- [Fragmento del documento]:
+ + + + +
La crueldad con la que han acabado con la vida de las mujeres y niñas indígenas deja mensajes funestos dentro de las mismas comunidades. Se refuerza el rol que ejerce el hombre a través de la fuerza y el papel que desempeña la mujer como alguien que debe obedecer y ser dócil al poder masculino. Lo patético es que las instituciones están ausentes y son en buena medida cómplices de esta violencia, que la pagan con su vida las mujeres.
El difícil camino de las víctimas violentadas para acceder a la justicia, a menudo se vuelve un mecanismo de revictimización. Las instituciones de justicia son insensibles al dolor y a la violencia que enfrentan las mujeres. Es común la demora en las investigaciones, el maltrato, la discriminación y la falta de credibilidad a la palabra de las mujeres. Son actitudes insolentes de funcionarios públicos que lastiman la dignidad de las mujeres.
Se había pregonado que con el sistema penal acusatorio quedarían superados los formalismos y la burocracia en estos procesos. Se decía recurrentemente que las investigaciones serían más ágiles, y sin embargo seguimos arrastrando las inercias de un sistema capturado por intereses facciosos y por una estructura burocrática que está hecha para no funcionar en favor de las víctimas.
Los gobiernos municipales, en lugar de ser los garantes de los derechos de las mujeres y de implementar medidas para prevenir la violencia, se coluden y protegen a los perpetradores. Por su situación de pobreza y monolingüismo, denigran a las mujeres y hacen escarnio de su estado de indefensión, que en el fondo justifican el maltrato y la agresión física.
+ + + + +
- [Planteamiento del problema]:
Reescribe el texto sobre la violencia contra las mujeres indígenas desde "El difícil camino" hasta "de las víctimas.", ambos incluidos, y reemplaza "sistema penal acusatorio" por "nuevo modelo de justicia penal". Los ítems no hacen falta para resolver la tarea.

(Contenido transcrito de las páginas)
+ + + + +
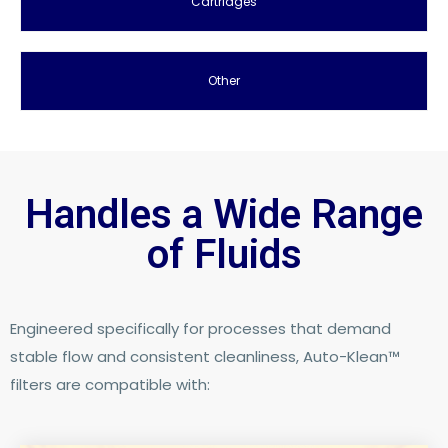
Cartridges
Other
Handles a Wide Range
of Fluids​
Engineered specifically for processes that demand
stable flow and consistent cleanliness, Auto-Klean™
filters are compatible with: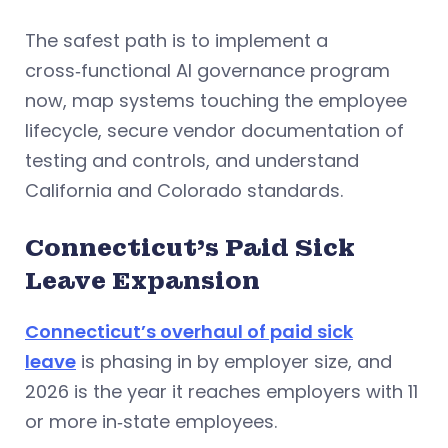
The safest path is to implement a
cross‑functional AI governance program
now, map systems touching the employee
lifecycle, secure vendor documentation of
testing and controls, and understand
California and Colorado standards.
Connecticut’s Paid Sick
Leave Expansion
Connecticut’s overhaul of paid sick
leave
is phasing in by employer size, and
2026 is the year it reaches employers with 11
or more in‑state employees.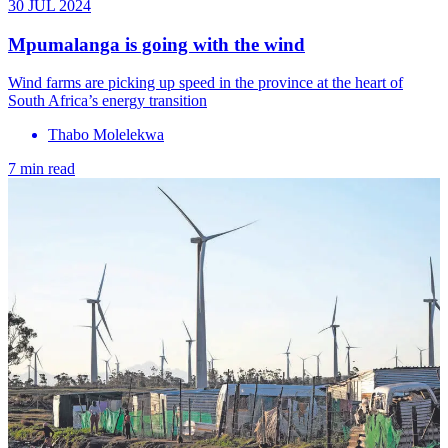
30 JUL 2024
Mpumalanga is going with the wind
Wind farms are picking up speed in the province at the heart of
South Africa’s energy transition
Thabo Molelekwa
7 min read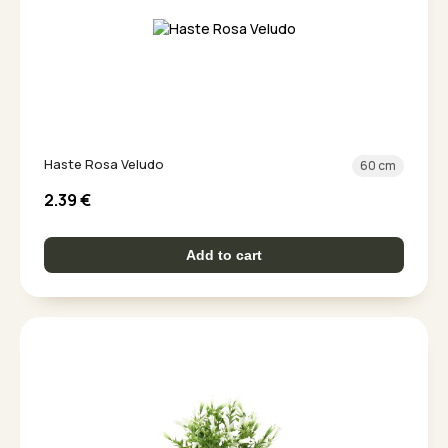
Haste Rosa Veludo
60 cm
2.39
€
Add to cart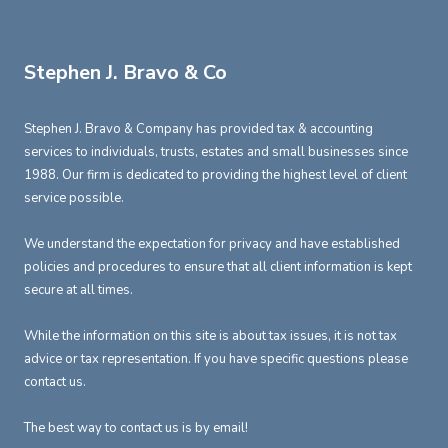
Stephen J. Bravo & Co
Stephen J. Bravo & Company has provided tax & accounting
services to individuals, trusts, estates and small businesses since
1988. Our firm is dedicated to providing the highest level of client
service possible.
We understand the expectation for privacy and have established
policies and procedures to ensure that all client information is kept
secure at all times.
While the information on this site is about tax issues, it is not tax
advice or tax representation. If you have specific questions please
contact us.
The best way to contact us is by email!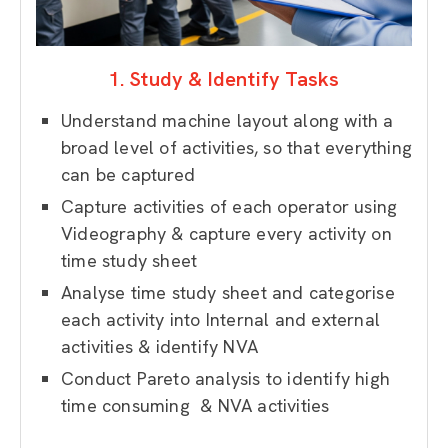
1. Study & Identify Tasks
Understand machine layout along with a
broad level of activities, so that everything
can be captured
Capture activities of each operator using
Videography & capture every activity on
time study sheet
Analyse time study sheet and c
ategorise
each activity into Internal and external
activities & identify NVA
Conduct Pareto analysis to identify high
time consuming & NVA activities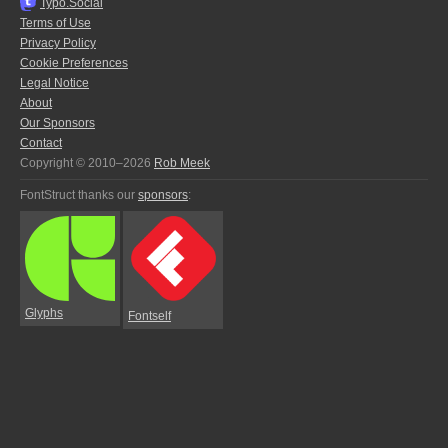
Typo.Social
Terms of Use
Privacy Policy
Cookie Preferences
Legal Notice
About
Our Sponsors
Contact
Copyright © 2010–2026
Rob Meek
FontStruct thanks our
sponsors
:
Glyphs
Fontself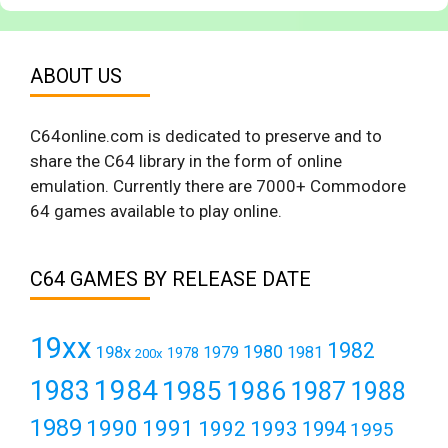
ABOUT US
C64online.com is dedicated to preserve and to
share the C64 library in the form of online
emulation. Currently there are 7000+ Commodore
64 games available to play online.
C64 GAMES BY RELEASE DATE
19xx
1982
1980
198x
1979
1981
1978
200x
1984
1983
1985
1986
1987
1988
1989
1990
1991
1992
1993
1994
1995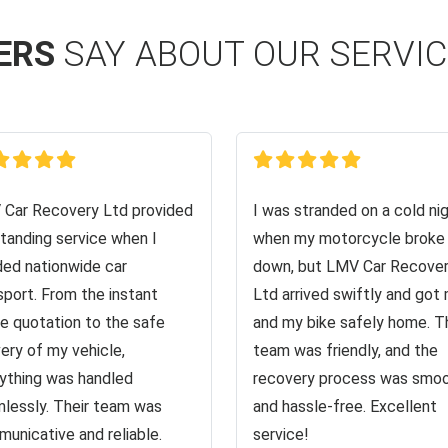
ERS
SAY ABOUT OUR SERVI
Car Recovery Ltd provided
I was stranded on a cold ni
tanding service when I
when my motorcycle broke
ed nationwide car
down, but LMV Car Recove
sport. From the instant
Ltd arrived swiftly and got
ne quotation to the safe
and my bike safely home. T
very of my vehicle,
team was friendly, and the
ything was handled
recovery process was smo
lessly. Their team was
and hassle-free. Excellent
unicative and reliable.
service!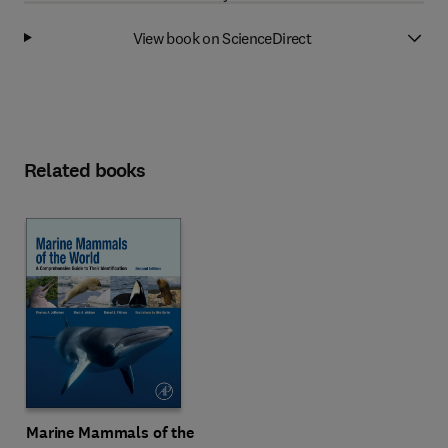
View book on ScienceDirect
Related books
Marine Mammals of the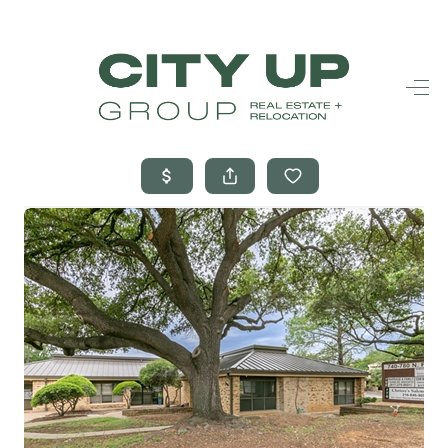
HOME
SEARCH LISTINGS
BUYING
SELLING
FINANCING
FREQUENTLY
ASKED
QUESTIONS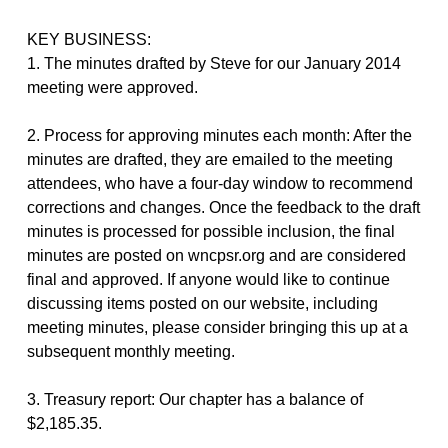
KEY BUSINESS:
1. The minutes drafted by Steve for our January 2014
meeting were approved.
2. Process for approving minutes each month: After the
minutes are drafted, they are emailed to the meeting
attendees, who have a four-day window to recommend
corrections and changes. Once the feedback to the draft
minutes is processed for possible inclusion, the final
minutes are posted on wncpsr.org and are considered
final and approved. If anyone would like to continue
discussing items posted on our website, including
meeting minutes, please consider bringing this up at a
subsequent monthly meeting.
3. Treasury report: Our chapter has a balance of
$2,185.35.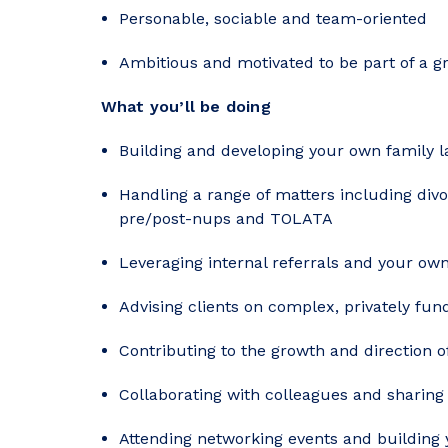
Personable, sociable and team-oriented
Ambitious and motivated to be part of a 
What you’ll be doing
Building and developing your own family 
Handling a range of matters including divor
pre/post-nups and TOLATA
Leveraging internal referrals and your ow
Advising clients on complex, privately fu
Contributing to the growth and direction 
Collaborating with colleagues and sharin
Attending networking events and building 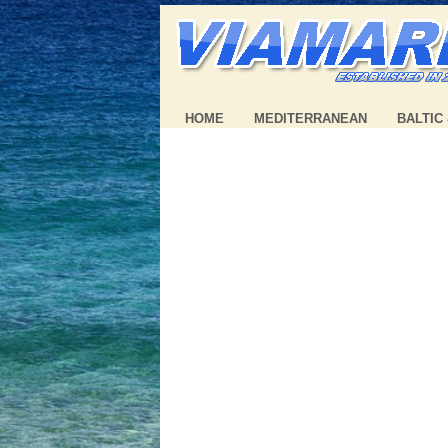
HOME
MEDITERRANEAN
BALTIC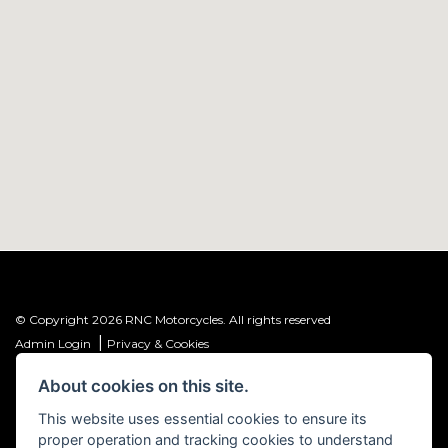
© Copyright 2026 RNC Motorcycles. All rights reserved
|
Admin Login
Privacy & Cookies
About cookies on this site.
R&C Investments Group Ltd T/A: RNC Motorcycles (FRN: 1001584) is an
Introducer Appointed Representative (IAR) of Meridian Finance Partners
This website uses essential cookies to ensure its
Ltd (FRN: 661646) which is authorised and regulated by the Financial
proper operation and tracking cookies to understand
Conduct Authority.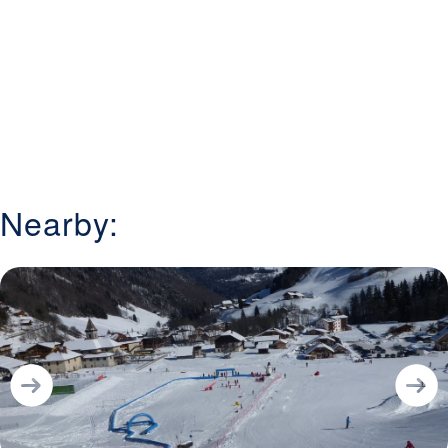
Nearby: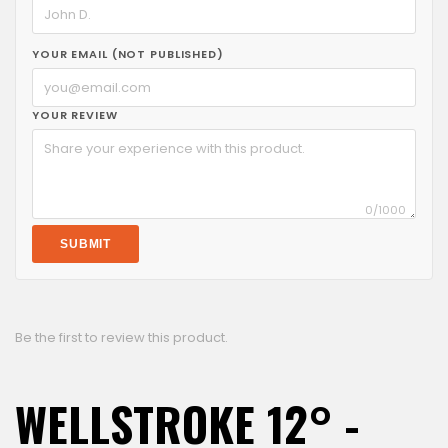
YOUR EMAIL (NOT PUBLISHED)
YOUR REVIEW
0
/1000
SUBMIT
Be the first to review this product.
WELLSTROKE 12° -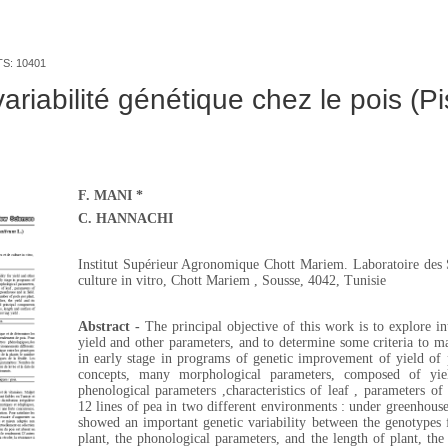
TS: 10401
ariabilité génétique chez le pois (P
F. MANI *
C. HANNACHI
Institut Supérieur Agronomique Chott Mariem. Laboratoire des S
culture in vitro, Chott Mariem , Sousse, 4042, Tunisie
Abstract -
The principal objective of this work is to explore int
yield and other parameters, and to determine some criteria to ma
in early stage in programs of genetic improvement of yield of 
concepts, many morphological parameters, composed of yie
phenological parameters ,characteristics of leaf , parameters o
12 lines of pea in two different environments : under greenhouse 
showed an important genetic variability between the genotypes
plant, the phonological parameters, and the length of plant, th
+ + + + +
- [Espacio de respuesta]:
El difícil camino de las víctimas violentadas para acceder a la justicia, a menudo se vuelve un mecanismo de revictimización. Las instituciones de justicia son insensibles al dolor y a la violencia que enfrentan las mujeres. Es común la demora en las investigaciones, el maltrato, la discriminación y la falta de credibilidad a la palabra de las mujeres. Son actitudes insolentes de funcionarios públicos que lastiman la dignidad de las mujeres.
Se había pregonado que con el nuevo modelo de justicia penal quedarían superados los formalismos y la burocracia en estos procesos. Se decía recurrentemente que las investigaciones serían más ágiles, y sin embargo seguimos arrastrando las inercias de un sistema capturado por intereses facciosos y por una estructura burocrática que está hecha para no funcionar en favor de las víctimas.